Tras de mis propios pasos
Además de mis estudios sobre Manuel Pinillos (Manuel Pinillos o la consagración a la poesía –tesis doctoral–, 2000, y Poesía completa de Manuel Pinillos, 2008), otra de mis grandes pasiones ha sido la discapacidad o diversidad funcional, a la que dedicamos la colección Joseph Merick en la editorial Libros del Innombrable. La fuerza de los límites (2012), Cuentos desde la diversidad (2013), Fando y Lis (2015) y El bosque circular (2019), transmiten desde el artículo periodístico, el relato, el teatro y el cuento infantil, diferentes aspectos de las personas con capacidades especiales.
El corazón en vilo (2008) rimaría internamente con Historia de amor en Florencia y Flor de agua: “Hora es ya de que os deje, santico de fray Juan, / que el Señor y unas almas harto humildes / me reclaman allá por Villanueva, / y en breve ha de emprenderse el nuevo viaje. / […] / Aquesta anciana sierva, Teresa de Jesús”. Sueño en “La sombra de los cuentos”, un verso de Epifanía de la luz, como título de la trilogía.
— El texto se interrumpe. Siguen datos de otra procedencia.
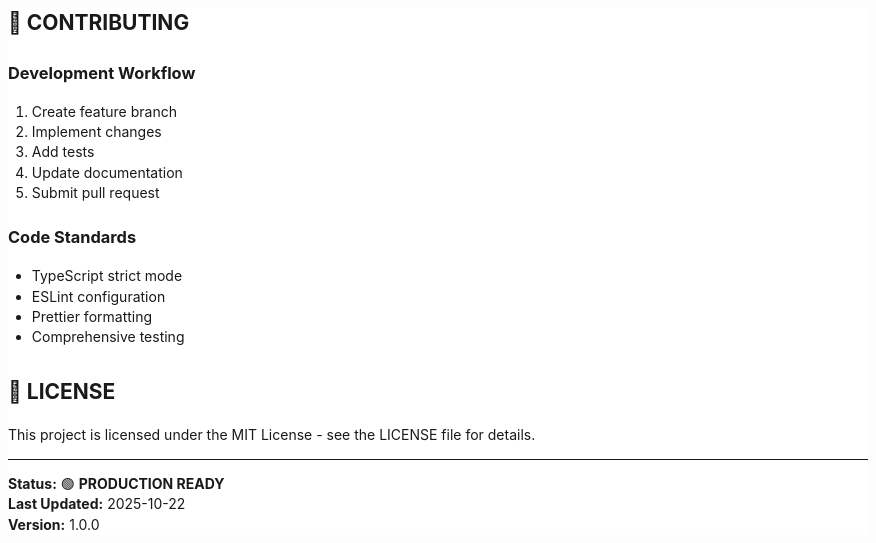 ## 🤝 **CONTRIBUTING**

### **Development Workflow**
1. Create feature branch
2. Implement changes
3. Add tests
4. Update documentation
5. Submit pull request

### **Code Standards**
- TypeScript strict mode
- ESLint configuration
- Prettier formatting
- Comprehensive testing

## 📄 **LICENSE**

This project is licensed under the MIT License - see the LICENSE file for details.

---

**Status:** 🟢 **PRODUCTION READY**  
**Last Updated:** 2025-10-22  
**Version:** 1.0.0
A partir de ahí, la entrega absoluta al amor: “Te deseo, indefensa, como desea el niño / la piel cálida y tersa de la madre, / la leche de su luna, una caricia” (La manzana o el vértigo, 2009); la cotidianeidad mística de la pintora sor Isabel Guerra: “Se recoge en reposo la cocina. / La madre madrugó con el vislumbre / de un primer resplandor tras la ventana” (Del Verbo y la Belleza, 2012); o la ausencia presente de los seres queridos: “Y vosotros me amabais de más allá del útero y la lluvia. / Lo escuchaba entre sueños” (Pájaros de silenciou, 2016).
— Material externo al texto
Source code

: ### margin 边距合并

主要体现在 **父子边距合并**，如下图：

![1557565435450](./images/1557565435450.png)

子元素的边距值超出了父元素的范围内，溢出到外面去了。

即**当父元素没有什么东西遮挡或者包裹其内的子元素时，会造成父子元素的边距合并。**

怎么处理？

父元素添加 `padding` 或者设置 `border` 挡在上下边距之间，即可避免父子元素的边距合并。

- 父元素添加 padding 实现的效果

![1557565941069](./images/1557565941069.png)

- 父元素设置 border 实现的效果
En luna llena (2020), De la noche al Ángelus (2020) y Tránsito (2021) han sido mis últimos poemarios editados. Despertándose en este especialmente la musa: “Si amamos nos volvemos eternos, / zarza ardiendo en el centro del no ser, / la otra mitad del yo”. Todo a su ritmo y su compás. Pero no podía faltar la narrativa: “Allí continuaba la alcoba conyugal, a la derecha. La cama, solo mueble y jergón, conservaba el regusto de las cosas de antes, modeladas con tiento, como las más antiguas catedrales con sus aras sagradas para el culto”. El ramito de azahar (2022), testimonio homenaje a quienes nos precedieron. Me quedan muchas más ventanas por abrir.